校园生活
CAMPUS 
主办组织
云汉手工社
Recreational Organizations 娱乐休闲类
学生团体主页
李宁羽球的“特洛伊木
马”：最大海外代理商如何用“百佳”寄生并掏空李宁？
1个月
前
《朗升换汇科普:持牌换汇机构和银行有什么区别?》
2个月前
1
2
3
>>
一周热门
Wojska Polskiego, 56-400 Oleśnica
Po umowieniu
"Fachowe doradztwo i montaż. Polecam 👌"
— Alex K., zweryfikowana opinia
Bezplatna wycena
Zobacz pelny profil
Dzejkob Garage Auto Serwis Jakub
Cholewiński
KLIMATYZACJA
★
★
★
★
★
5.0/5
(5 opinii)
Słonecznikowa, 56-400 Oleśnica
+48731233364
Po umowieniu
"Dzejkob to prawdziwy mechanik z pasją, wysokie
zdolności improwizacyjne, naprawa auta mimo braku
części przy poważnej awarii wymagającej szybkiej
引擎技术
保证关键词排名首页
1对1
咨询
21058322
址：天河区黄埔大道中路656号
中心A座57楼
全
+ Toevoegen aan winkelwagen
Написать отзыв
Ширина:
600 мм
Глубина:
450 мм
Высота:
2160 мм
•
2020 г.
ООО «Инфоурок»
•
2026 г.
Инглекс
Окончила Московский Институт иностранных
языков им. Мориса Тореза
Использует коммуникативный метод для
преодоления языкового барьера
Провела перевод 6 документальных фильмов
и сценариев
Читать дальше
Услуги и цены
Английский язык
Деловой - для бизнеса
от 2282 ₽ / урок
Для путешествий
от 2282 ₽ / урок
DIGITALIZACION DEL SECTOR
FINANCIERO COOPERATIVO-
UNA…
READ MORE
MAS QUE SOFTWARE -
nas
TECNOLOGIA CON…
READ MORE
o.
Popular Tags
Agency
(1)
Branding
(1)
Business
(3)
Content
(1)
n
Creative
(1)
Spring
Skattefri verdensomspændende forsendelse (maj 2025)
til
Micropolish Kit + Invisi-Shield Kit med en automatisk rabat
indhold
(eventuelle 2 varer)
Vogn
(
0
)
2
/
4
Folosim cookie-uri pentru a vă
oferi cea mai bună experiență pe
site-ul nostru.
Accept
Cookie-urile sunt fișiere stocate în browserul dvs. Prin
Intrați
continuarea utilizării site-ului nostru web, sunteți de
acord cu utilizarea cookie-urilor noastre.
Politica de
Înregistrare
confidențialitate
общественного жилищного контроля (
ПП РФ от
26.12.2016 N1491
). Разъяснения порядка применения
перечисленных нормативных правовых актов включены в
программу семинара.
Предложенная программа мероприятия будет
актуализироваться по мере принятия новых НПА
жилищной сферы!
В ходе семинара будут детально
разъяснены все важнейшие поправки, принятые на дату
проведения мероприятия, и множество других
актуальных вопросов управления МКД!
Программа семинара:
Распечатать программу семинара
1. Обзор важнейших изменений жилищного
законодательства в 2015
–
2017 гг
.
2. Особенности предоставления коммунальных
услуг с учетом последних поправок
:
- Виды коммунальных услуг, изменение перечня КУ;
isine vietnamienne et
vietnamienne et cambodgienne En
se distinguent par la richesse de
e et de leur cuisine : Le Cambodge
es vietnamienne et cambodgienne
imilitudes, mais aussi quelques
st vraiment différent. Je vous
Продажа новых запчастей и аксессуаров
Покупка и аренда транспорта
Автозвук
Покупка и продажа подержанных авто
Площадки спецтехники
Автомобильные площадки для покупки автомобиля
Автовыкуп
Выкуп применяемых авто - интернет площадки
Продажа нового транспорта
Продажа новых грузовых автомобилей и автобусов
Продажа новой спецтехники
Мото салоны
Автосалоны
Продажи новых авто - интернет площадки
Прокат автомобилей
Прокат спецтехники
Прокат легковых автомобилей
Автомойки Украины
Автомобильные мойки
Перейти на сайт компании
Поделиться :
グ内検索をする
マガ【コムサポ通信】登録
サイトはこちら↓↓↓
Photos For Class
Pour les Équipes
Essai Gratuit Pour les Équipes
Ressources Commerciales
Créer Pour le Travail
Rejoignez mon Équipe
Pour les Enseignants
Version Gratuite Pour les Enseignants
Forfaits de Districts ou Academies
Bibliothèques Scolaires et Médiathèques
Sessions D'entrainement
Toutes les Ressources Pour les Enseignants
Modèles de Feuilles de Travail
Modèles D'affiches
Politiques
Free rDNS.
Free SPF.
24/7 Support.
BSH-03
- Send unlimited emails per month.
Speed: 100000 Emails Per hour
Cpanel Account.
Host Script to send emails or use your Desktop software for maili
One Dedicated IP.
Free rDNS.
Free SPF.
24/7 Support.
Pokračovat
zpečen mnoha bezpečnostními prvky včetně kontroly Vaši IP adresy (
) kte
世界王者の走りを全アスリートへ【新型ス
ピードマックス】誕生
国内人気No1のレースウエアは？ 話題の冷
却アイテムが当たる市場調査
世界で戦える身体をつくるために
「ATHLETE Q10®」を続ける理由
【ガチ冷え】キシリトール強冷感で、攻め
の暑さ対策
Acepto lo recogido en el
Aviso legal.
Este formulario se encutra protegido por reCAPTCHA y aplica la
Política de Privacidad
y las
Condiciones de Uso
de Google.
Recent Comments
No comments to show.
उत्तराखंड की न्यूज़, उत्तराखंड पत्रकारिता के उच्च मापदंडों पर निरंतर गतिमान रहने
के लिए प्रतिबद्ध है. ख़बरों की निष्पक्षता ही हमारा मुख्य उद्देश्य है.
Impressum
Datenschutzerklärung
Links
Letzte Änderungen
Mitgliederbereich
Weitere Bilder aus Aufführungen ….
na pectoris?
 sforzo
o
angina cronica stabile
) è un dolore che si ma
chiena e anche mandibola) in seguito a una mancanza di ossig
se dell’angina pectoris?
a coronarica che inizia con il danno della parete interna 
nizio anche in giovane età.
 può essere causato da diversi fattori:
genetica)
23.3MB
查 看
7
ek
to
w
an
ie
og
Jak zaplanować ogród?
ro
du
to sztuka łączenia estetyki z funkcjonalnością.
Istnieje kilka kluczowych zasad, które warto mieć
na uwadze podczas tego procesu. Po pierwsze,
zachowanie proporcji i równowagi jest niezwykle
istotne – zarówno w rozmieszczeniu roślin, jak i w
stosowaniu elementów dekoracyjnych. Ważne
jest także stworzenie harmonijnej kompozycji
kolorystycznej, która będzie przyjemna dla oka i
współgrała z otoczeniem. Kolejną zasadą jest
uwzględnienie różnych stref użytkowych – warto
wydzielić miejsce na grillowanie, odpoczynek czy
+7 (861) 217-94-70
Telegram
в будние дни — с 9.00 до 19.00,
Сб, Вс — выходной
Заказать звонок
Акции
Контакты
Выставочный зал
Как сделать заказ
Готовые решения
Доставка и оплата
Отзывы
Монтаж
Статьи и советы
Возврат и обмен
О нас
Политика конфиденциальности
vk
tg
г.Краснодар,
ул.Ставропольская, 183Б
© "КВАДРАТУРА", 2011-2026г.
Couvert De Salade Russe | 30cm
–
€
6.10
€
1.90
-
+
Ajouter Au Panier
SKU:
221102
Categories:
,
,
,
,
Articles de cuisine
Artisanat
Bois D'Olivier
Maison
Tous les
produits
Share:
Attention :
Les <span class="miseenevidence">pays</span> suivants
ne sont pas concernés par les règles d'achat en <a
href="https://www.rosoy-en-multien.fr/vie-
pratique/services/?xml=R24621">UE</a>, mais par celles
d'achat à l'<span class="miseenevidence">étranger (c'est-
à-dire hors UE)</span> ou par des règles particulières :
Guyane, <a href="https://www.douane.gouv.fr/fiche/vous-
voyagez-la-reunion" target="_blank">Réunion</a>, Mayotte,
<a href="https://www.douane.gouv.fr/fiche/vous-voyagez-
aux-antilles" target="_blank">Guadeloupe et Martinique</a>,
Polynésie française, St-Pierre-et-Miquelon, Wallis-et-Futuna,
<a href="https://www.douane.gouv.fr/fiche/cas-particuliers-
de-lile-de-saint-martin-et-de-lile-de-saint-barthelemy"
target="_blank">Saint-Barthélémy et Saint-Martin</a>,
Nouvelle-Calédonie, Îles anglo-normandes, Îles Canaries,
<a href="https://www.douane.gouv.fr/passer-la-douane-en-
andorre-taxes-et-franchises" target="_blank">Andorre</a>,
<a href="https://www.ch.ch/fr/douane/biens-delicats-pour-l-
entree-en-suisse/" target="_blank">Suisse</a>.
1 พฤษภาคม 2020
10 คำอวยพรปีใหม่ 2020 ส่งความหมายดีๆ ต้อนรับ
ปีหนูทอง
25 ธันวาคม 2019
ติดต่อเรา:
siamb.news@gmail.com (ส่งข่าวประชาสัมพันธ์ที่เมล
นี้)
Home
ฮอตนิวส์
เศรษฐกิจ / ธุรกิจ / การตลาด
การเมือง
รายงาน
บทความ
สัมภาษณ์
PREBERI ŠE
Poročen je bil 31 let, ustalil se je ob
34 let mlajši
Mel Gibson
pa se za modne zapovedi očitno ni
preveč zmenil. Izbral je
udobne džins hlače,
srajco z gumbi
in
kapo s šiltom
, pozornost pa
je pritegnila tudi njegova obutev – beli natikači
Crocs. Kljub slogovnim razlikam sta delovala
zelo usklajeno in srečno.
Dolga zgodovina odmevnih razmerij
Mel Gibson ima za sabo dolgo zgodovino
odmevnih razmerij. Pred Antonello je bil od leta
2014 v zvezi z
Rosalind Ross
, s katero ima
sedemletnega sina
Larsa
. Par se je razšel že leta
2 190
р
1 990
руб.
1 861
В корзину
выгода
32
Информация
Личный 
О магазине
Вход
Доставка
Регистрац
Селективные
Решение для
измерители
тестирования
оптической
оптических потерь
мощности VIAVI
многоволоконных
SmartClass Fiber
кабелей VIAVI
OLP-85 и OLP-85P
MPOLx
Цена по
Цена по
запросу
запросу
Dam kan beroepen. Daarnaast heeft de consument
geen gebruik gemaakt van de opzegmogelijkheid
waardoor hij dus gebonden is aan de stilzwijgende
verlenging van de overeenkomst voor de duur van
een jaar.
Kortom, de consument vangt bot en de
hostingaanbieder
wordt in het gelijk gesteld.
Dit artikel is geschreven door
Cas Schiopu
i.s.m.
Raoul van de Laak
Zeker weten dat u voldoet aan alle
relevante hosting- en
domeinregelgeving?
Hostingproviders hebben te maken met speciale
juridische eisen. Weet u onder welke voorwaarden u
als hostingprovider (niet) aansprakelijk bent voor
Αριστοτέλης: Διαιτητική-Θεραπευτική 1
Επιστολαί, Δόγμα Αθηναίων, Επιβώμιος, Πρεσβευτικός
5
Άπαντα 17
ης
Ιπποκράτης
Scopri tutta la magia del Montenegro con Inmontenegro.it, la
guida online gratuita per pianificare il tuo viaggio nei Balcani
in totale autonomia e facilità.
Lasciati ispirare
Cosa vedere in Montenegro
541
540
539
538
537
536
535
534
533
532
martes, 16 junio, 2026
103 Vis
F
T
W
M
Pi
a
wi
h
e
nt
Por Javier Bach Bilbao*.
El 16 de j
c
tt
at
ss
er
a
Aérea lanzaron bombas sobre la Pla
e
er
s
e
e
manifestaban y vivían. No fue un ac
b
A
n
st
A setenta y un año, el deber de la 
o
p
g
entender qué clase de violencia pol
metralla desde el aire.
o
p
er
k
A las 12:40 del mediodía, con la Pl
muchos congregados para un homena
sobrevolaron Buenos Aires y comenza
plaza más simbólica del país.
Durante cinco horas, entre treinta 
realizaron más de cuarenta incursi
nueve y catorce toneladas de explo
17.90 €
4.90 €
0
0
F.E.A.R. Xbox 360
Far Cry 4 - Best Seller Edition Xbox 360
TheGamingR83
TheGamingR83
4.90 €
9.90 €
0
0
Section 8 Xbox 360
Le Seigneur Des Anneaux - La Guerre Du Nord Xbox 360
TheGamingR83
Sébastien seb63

■ ACTIVITY
Copy every line above that holds the word "Xbox".

■ WRITTEN ANSWER
F.E.A.R. Xbox 360
Far Cry 4 - Best Seller Edition Xbox 360
Section 8 Xbox 360
Le Seigneur Des Anneaux - La Guerre Du Nord Xbox 360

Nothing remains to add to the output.